Awesome Gator  Sure looks like 12' 6 & 3/4" to me


----------



## Public Land Prowler (Sep 13, 2009)

very nice!


----------



## Arrow Flinger (Sep 14, 2009)

A beast!
Congratulations


----------



## caveman168 (Sep 14, 2009)

That gator is a beast! We hunted zone 5 in Jeff Davis Co. last weekend and missed some good opportunities. What Co. were yall hunting?


----------



## frog1 (Sep 15, 2009)

we hunted twiggs to telfair.He came out of pulaski co.My employee (tadpole) killed this also.11ft.


----------



## BREAK'N WINGS (Sep 15, 2009)

Bet ya'll had a blast gettin him in the boat!!!   You gonna have enough room to mount him?  I'll tell David to come make some room for ya!!!!


----------



## caveman168 (Sep 15, 2009)

I dont think many people hunt the ocmulgee, we didnt see anybody else


----------



## Dpsmith (Sep 15, 2009)

Frog thats another nice gator! looks like that form you had that other big gator dryin out on when i picked my hog up will get put to good use again.


----------



## frog1 (Sep 16, 2009)

The ocmulgee has gotten pretty popular over the last 3 years,I've seen hunters several times this year.I plan to mount mine  lifesize,I'll leave it in the shop when finished.It may take awhile to mount as my stuff is always last when it comes to getting mounted.The one in my shop is now finished, not sure when he'll be picked up.


----------



## frydaddy40 (Sep 16, 2009)

*Man getter done.*

To more nice gator's nice job boy's.


----------



## ArmyTaco (Sep 17, 2009)

Nice gator. I ran across some folks hunting the Ocmulgee a few weeks back. I seen him at the ramp late at night and figured he was limb lining but he was gator huntin. Was that anybody here?


----------



## frog1 (Sep 18, 2009)

ArmyTaco we've seen people at several landings, which one & when?


----------



## HOGDOG76 (Sep 19, 2009)

Congrats on a nice hoss!


----------



## nx95240 (Sep 25, 2009)

WOW .. very nice


----------



## ArmyTaco (Oct 1, 2009)

frog said:


> ArmyTaco we've seen people at several landings, which one & when?

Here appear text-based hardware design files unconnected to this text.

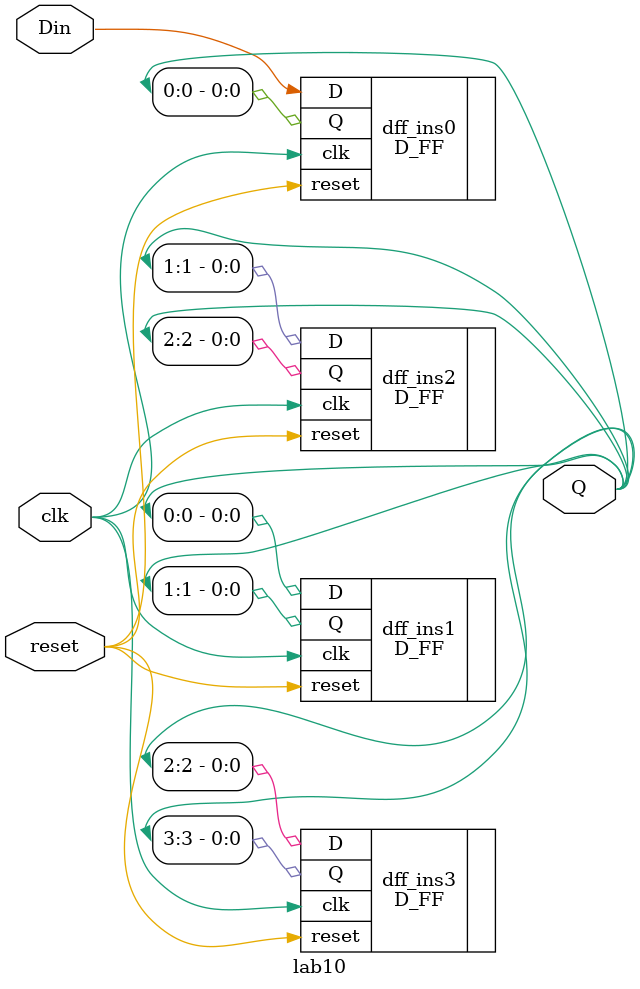
<source format=v>
module lab10 (input clk, input reset, input Din, output [3:0] Q);

D_FF dff_ins0 (
    .D(Din),
    .clk(clk),
    .reset(reset),
    .Q(Q[0])
);
D_FF dff_ins1 (
    .D(Q[0]),
    .clk(clk),
    .reset(reset),
    .Q(Q[1])
);
D_FF dff_ins2 (
    .D(Q[1]),
    .clk(clk),
    .reset(reset),
    .Q(Q[2])
);
D_FF dff_ins3 (
    .D(Q[2]),
    .clk(clk),
    .reset(reset),
    .Q(Q[3])
);


endmodule
</source>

It was 96 Landing. I pulled up in the boat as someone was putting there boat on the trailer..bout 12-1 at night.


----------



## toolmkr20 (Oct 1, 2009)

Those are some nice gators right there.


----------



## frog1 (Oct 3, 2009)

ArmyTaco said:


> It was 96 Landing. I pulled up in the boat as someone was putting there boat on the trailer..bout 12-1 at night.



Nah that wasn't us. We didn't hunt out of 96 this year.The farthest we went up was westlake.The river got messed up for the end of the season.That was not the norm for that time of the year.


----------



## GONoob (Oct 4, 2009)

Thats bad Edited to Remove Profanity ----Edited to Remove Profanity ----Edited to Remove Profanity ----Edited to Remove Profanity ----Edited to Remove Profanity ----! What do you do with it? Eat the tail and make 40 boots?


----------



## fishndinty (Oct 13, 2009)

Those are maneaters right there.


----------



## fisherman.day3 (Nov 2, 2009)

Edited to Remove Profanity ----Edited to Remove Profanity ----Edited to Remove Profanity ----Edited to Remove Profanity ---- them are some big ole gators!!!


----------



## big_bird (Nov 11, 2009)

very nice!!!!!!!!!!!!!!!!!!!!!!!


----------